Continuing to sell products for Turnbo’s Poro company, Walker awoke from a dream, from which she is quoted as saying “A big black man appeared to me and told me what to mix up for my hair. Some of the remedy was grown in Africa, but I sent for it, put it on my scalp, and in a few weeks my hair was coming in faster than it had ever fallen out.” With a starting investment of $1.25, her new hair concoction would be called “Madam Walker’s Wonderful Hair Grower”.
Walker proved to be a marketing guru, selling her hair product door to door, at churches and clubs, and even a mail-order catalog, promoting not only a hair care system but also teaching other black women how to groom and style their hair, and of course, sell her product. Using her own image on the packaging with before and after pictures helped her overall image. Her now 21-year-old daughter A’Lelia was put in charge of the mail-order operation in Denver, while she and her husband Charles traveled the south and eastern U.S. expanding the business.
By 1908, Walker and her husband moved to Pittsburgh, Pennsylvania, establishing the Lelia College for “hair culturists”, then moved on to Indianapolis, Indiana in 1910, where she established the headquarters for Madame C.J. Walker Manufacturing Company. In the meantime, the Denver operation was shut down in 1907, with A’Lelia taking over the Pittsburgh operation.
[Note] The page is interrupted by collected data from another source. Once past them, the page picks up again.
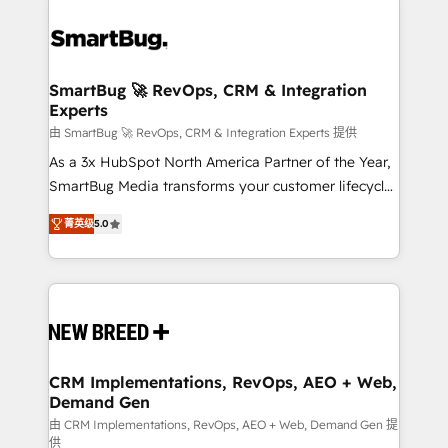
SmartBug 🚀 RevOps, CRM & Integration
Experts
由 SmartBug 🚀 RevOps, CRM & Integration Experts 提供
As a 3x HubSpot North America Partner of the Year,
SmartBug Media transforms your customer lifecycle
into a revenue engine. Our unified ecosystem
菁英级
5.0
includes specialized divisions Globalia (AI &
Software) and Point Success Media (Paid Media),
making this the official home for all three brands. 🔄
Implementation & Integration - Seamless migrations
and system integrations powered by Globalia’s
technical development team. - 19 HubSpot-certified
trainers to drive platform adoption. 📈 Revenue
CRM Implementations, RevOps, AEO + Web,
Demand Gen
Generation - Full-funnel marketing and high-
performance advertising via Point Success Media. -
由 CRM Implementations, RevOps, AEO + Web, Demand Gen 提
供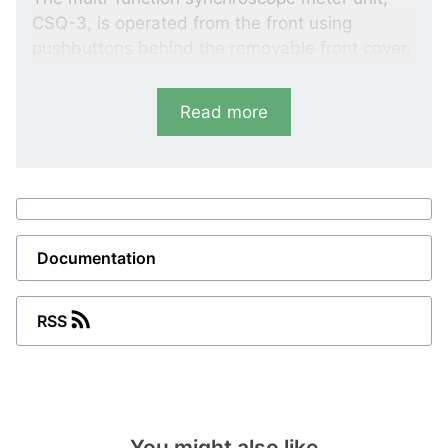
CSQ-3, is operated from the front using
pushbuttons behind the removable front cover,
protecting users from the near hazardous
voltages during set point programming: an
Read more
innovative DEIF feature usually seen in similar
products where
switchboards
have to be
opened to operate the synchroscope.
Documentation
RSS
You might also like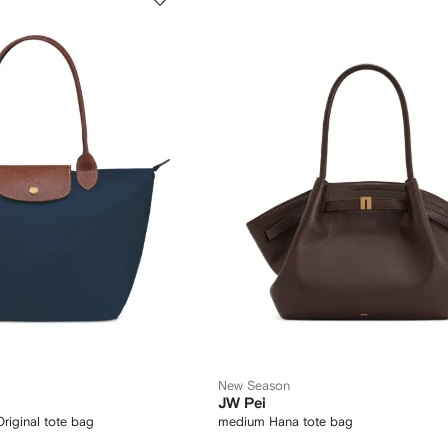
New Season
JW Pei
riginal tote bag
medium Hana tote bag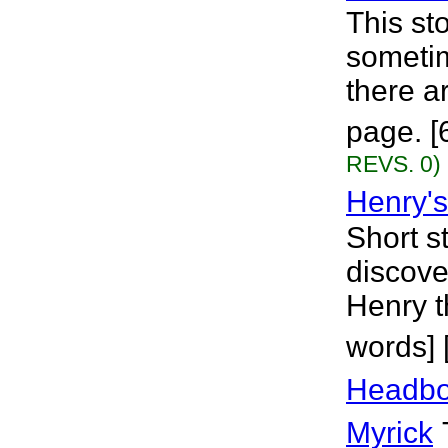
This st
sometim
there ar
page. [
REVS. 0)
Henry'
Short s
discove
Henry t
words] 
Headbo
Myrick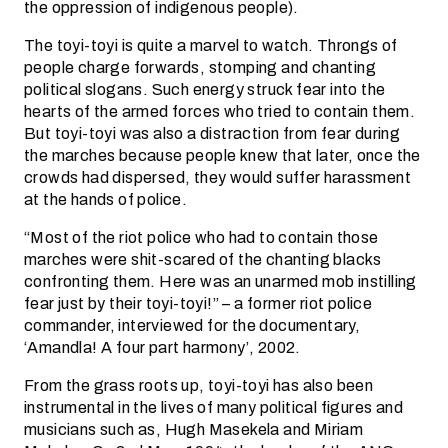
the oppression of indigenous people).
The toyi-toyi is quite a marvel to watch. Throngs of
people charge forwards, stomping and chanting
political slogans. Such energy struck fear into the
hearts of the armed forces who tried to contain them.
But toyi-toyi was also a distraction from fear during
the marches because people knew that later, once the
crowds had dispersed, they would suffer harassment
at the hands of police.
“Most of the riot police who had to contain those
marches were shit-scared of the chanting blacks
confronting them. Here was an unarmed mob instilling
fear just by their toyi-toyi!” – a former riot police
commander, interviewed for the documentary,
‘Amandla! A four part harmony’, 2002.
From the grass roots up, toyi-toyi has also been
instrumental in the lives of many political figures and
musicians such as, Hugh Masekela and Miriam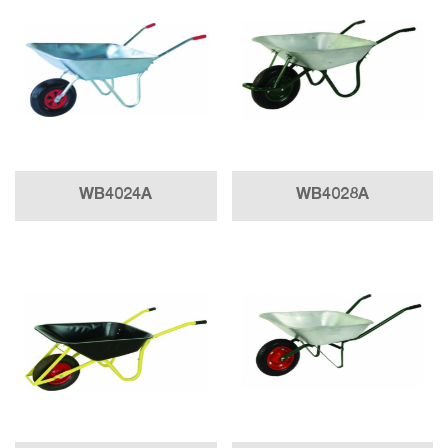
WB4024A
WB4028A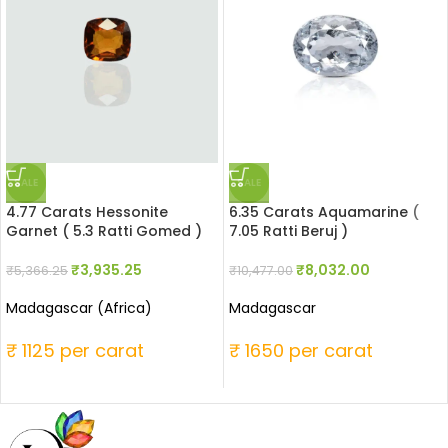
SALE
SALE
4.77 Carats Hessonite
6.35 Carats Aquamarine (
Garnet ( 5.3 Ratti Gomed )
7.05 Ratti Beruj )
₹
3,935.25
₹
8,032.00
₹
5,366.25
₹
10,477.00
Madagascar (Africa)
Madagascar
₹ 1125 per carat
₹ 1650 per carat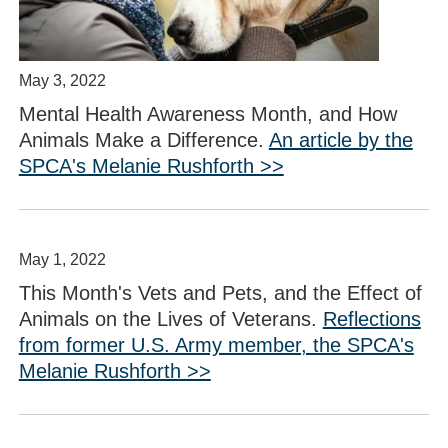
May 3, 2022
Mental Health Awareness Month, and How
Animals Make a Difference.
An article by the
SPCA's Melanie Rushforth >>
May 1, 2022
This Month's Vets and Pets, and the Effect of
Animals on the Lives of Veterans.
Reflections
from former U.S. Army member, the SPCA's
Melanie Rushforth >>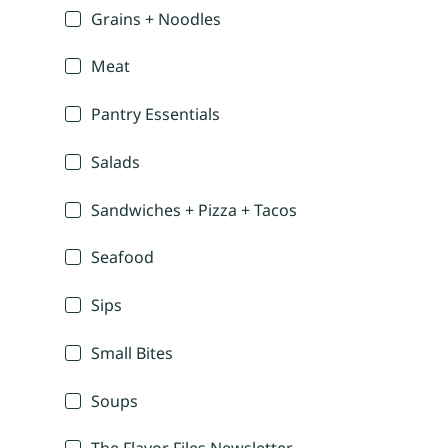
Grains + Noodles
Meat
Pantry Essentials
Salads
Sandwiches + Pizza + Tacos
Seafood
Sips
Small Bites
Soups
All during this time, Walker was encouraging other black women to become successful in business, teaching them the “Walker Beauty Method”, and employing many of them as key executives in her company.
By the time her marriage to Charles Walker fell apart in 1912, Madame C.J. had made such a name for herself that she insisted on keeping his name. She trained almost 20,000 women as “Walker Agents” and it was hard to miss her heavy advertising that was prominent in magazines and African American newspapers of the day. Walker is quoted as saying in 1914, “I am not merely satisfied with making money for myself, I am endeavoring to provide employment for hundreds of women of my race.”
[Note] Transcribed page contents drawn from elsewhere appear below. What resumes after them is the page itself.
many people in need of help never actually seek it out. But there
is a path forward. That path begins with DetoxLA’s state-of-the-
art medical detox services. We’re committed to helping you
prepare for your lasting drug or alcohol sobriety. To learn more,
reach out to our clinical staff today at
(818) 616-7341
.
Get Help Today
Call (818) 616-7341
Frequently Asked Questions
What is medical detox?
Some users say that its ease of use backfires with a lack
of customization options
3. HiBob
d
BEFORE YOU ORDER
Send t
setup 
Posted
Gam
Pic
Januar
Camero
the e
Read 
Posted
Walker was an advocate for education and donated thousands to African American charities. In 1916, she moved to New York City, leaving the day to day operations of her company to her management team in Indianapolis. Her daughter A’Lelia had moved to New York in 1913. Here, Walker became more political, delivering lectures on social and economic issues at black institution conventions. In 1917, she joined the NAACP, and in 1918 the National Association of Colored Women’s Clubs honored Walker for making the largest individual contribution to help preserve Frederick Douglass’s Anacostia house. Also in 1917, the Madame C.J. Walker Hair Culturists Union of America Convention in Philadelphia is said to have been one of the first national meetings of businesswomen in America.
Upon her death on May 25, 1919, from kidney failure and complications of hypertension, she left almost $100,000 to orphanages, institutions, and individuals, as well as directing two-thirds of future profits of her estate to charity. At the time of her death, she was considered to be the wealthiest African American woman in the U.S. In 1927, the Walker Building, an arts center in Indianapolis that she worked toward before her death, opened in Indianapolis and is now a National Historic Landmark. Among many honors since Madame C.J. Walker was inducted into the National Women’s Hall of Fame in 1993, and in 1998 the United States Postal Service issued a commemorative stamp in her honor.
*Though she was eulogized as the first female self-made millionaire in America, Walker’s estate was worth an estimated $600,000 at the time she died.
©Dave Alexander/Legends of America, updated February 2020.